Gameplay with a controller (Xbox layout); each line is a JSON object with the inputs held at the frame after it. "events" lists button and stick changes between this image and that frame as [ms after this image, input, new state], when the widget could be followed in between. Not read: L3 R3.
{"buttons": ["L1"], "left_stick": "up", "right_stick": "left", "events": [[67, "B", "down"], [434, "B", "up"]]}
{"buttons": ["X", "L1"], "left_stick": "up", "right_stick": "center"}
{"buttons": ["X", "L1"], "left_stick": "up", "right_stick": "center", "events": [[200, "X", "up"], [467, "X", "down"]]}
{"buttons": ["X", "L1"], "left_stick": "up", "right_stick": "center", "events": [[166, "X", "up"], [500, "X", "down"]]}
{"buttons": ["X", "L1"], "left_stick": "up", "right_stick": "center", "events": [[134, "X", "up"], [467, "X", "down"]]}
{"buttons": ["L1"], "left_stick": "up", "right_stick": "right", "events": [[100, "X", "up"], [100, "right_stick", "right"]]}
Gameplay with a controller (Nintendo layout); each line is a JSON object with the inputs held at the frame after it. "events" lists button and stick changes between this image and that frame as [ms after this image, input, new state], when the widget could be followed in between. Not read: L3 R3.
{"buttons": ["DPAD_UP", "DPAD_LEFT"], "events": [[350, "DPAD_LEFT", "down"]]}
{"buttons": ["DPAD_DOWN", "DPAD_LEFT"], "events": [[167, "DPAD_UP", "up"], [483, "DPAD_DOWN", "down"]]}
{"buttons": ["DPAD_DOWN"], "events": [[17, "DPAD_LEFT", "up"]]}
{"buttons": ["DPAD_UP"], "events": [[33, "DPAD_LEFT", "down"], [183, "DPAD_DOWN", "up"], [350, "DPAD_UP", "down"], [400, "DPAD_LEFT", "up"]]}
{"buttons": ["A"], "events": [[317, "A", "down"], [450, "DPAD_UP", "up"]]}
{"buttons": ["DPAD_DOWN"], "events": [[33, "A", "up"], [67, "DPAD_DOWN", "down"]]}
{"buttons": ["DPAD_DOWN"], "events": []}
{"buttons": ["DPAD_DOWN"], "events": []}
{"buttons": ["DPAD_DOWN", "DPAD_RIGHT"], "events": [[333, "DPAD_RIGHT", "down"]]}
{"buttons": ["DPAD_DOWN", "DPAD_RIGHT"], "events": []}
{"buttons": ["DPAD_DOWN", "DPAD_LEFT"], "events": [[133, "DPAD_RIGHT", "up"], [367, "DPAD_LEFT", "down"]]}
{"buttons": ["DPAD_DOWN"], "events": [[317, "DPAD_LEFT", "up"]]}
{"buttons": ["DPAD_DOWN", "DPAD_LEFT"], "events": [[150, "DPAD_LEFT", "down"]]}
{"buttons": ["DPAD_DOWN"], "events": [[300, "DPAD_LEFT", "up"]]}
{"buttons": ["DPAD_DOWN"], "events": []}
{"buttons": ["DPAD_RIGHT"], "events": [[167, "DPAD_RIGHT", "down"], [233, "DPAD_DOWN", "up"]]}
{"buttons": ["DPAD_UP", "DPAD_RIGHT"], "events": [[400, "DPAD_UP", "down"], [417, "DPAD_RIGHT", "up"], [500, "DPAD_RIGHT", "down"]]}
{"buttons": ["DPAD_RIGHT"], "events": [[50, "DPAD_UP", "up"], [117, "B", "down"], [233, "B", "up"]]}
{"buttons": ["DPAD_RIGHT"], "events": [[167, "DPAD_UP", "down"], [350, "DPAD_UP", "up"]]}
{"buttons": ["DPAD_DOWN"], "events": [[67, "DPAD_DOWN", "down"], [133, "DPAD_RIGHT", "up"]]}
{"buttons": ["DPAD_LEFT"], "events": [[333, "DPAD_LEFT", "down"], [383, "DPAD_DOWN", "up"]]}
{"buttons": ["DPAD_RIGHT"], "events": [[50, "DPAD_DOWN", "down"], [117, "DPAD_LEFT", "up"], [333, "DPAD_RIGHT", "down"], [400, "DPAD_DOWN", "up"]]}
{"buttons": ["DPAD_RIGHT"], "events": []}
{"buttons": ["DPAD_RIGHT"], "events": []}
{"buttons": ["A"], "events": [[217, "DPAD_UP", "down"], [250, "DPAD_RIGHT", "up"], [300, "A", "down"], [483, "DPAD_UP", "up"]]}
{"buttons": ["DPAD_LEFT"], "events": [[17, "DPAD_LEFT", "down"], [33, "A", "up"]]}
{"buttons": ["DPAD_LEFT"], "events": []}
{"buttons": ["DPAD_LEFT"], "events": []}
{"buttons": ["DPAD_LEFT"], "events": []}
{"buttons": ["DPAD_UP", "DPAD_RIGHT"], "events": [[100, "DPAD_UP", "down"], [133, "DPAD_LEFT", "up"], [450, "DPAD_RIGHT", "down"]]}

•••

_Work instruction_.
Repeat all of the records verbatim, leaving nothing out.

_Problem solution_.
Gameplay with a controller (Xbox layout); each line is a JSON object with the inputs held at the frame after it. "events" lists button and stick changes between this image and that frame as [ms after this image, input, new state], when the widget could be followed in between. Not read: L3 R3.
{"buttons": ["L1"], "left_stick": "up", "right_stick": "left", "events": [[67, "B", "down"], [434, "B", "up"]]}
{"buttons": ["X", "L1"], "left_stick": "up", "right_stick": "center"}
{"buttons": ["X", "L1"], "left_stick": "up", "right_stick": "center", "events": [[200, "X", "up"], [467, "X", "down"]]}
{"buttons": ["X", "L1"], "left_stick": "up", "right_stick": "center", "events": [[166, "X", "up"], [500, "X", "down"]]}
{"buttons": ["X", "L1"], "left_stick": "up", "right_stick": "center", "events": [[134, "X", "up"], [467, "X", "down"]]}
{"buttons": ["L1"], "left_stick": "up", "right_stick": "right", "events": [[100, "X", "up"], [100, "right_stick", "right"]]}
Gameplay with a controller (Nintendo layout); each line is a JSON object with the inputs held at the frame after it. "events" lists button and stick changes between this image and that frame as [ms after this image, input, new state], when the widget could be followed in between. Not read: L3 R3.
{"buttons": ["DPAD_UP", "DPAD_LEFT"], "events": [[350, "DPAD_LEFT", "down"]]}
{"buttons": ["DPAD_DOWN", "DPAD_LEFT"], "events": [[167, "DPAD_UP", "up"], [483, "DPAD_DOWN", "down"]]}
{"buttons": ["DPAD_DOWN"], "events": [[17, "DPAD_LEFT", "up"]]}
{"buttons": ["DPAD_UP"], "events": [[33, "DPAD_LEFT", "down"], [183, "DPAD_DOWN", "up"], [350, "DPAD_UP", "down"], [400, "DPAD_LEFT", "up"]]}
{"buttons": ["A"], "events": [[317, "A", "down"], [450, "DPAD_UP", "up"]]}
{"buttons": ["DPAD_DOWN"], "events": [[33, "A", "up"], [67, "DPAD_DOWN", "down"]]}
{"buttons": ["DPAD_DOWN"], "events": []}
{"buttons": ["DPAD_DOWN"], "events": []}
{"buttons": ["DPAD_DOWN", "DPAD_RIGHT"], "events": [[333, "DPAD_RIGHT", "down"]]}
{"buttons": ["DPAD_DOWN", "DPAD_RIGHT"], "events": []}
{"buttons": ["DPAD_DOWN", "DPAD_LEFT"], "events": [[133, "DPAD_RIGHT", "up"], [367, "DPAD_LEFT", "down"]]}
{"buttons": ["DPAD_DOWN"], "events": [[317, "DPAD_LEFT", "up"]]}
{"buttons": ["DPAD_DOWN", "DPAD_LEFT"], "events": [[150, "DPAD_LEFT", "down"]]}
{"buttons": ["DPAD_DOWN"], "events": [[300, "DPAD_LEFT", "up"]]}
{"buttons": ["DPAD_DOWN"], "events": []}
{"buttons": ["DPAD_RIGHT"], "events": [[167, "DPAD_RIGHT", "down"], [233, "DPAD_DOWN", "up"]]}
{"buttons": ["DPAD_UP", "DPAD_RIGHT"], "events": [[400, "DPAD_UP", "down"], [417, "DPAD_RIGHT", "up"], [500, "DPAD_RIGHT", "down"]]}
{"buttons": ["DPAD_RIGHT"], "events": [[50, "DPAD_UP", "up"], [117, "B", "down"], [233, "B", "up"]]}
{"buttons": ["DPAD_RIGHT"], "events": [[167, "DPAD_UP", "down"], [350, "DPAD_UP", "up"]]}
{"buttons": ["DPAD_DOWN"], "events": [[67, "DPAD_DOWN", "down"], [133, "DPAD_RIGHT", "up"]]}
{"buttons": ["DPAD_LEFT"], "events": [[333, "DPAD_LEFT", "down"], [383, "DPAD_DOWN", "up"]]}
{"buttons": ["DPAD_RIGHT"], "events": [[50, "DPAD_DOWN", "down"], [117, "DPAD_LEFT", "up"], [333, "DPAD_RIGHT", "down"], [400, "DPAD_DOWN", "up"]]}
{"buttons": ["DPAD_RIGHT"], "events": []}
{"buttons": ["DPAD_RIGHT"], "events": []}
{"buttons": ["A"], "events": [[217, "DPAD_UP", "down"], [250, "DPAD_RIGHT", "up"], [300, "A", "down"], [483, "DPAD_UP", "up"]]}
{"buttons": ["DPAD_LEFT"], "events": [[17, "DPAD_LEFT", "down"], [33, "A", "up"]]}
{"buttons": ["DPAD_LEFT"], "events": []}
{"buttons": ["DPAD_LEFT"], "events": []}
{"buttons": ["DPAD_LEFT"], "events": []}
{"buttons": ["DPAD_UP", "DPAD_RIGHT"], "events": [[100, "DPAD_UP", "down"], [133, "DPAD_LEFT", "up"], [450, "DPAD_RIGHT", "down"]]}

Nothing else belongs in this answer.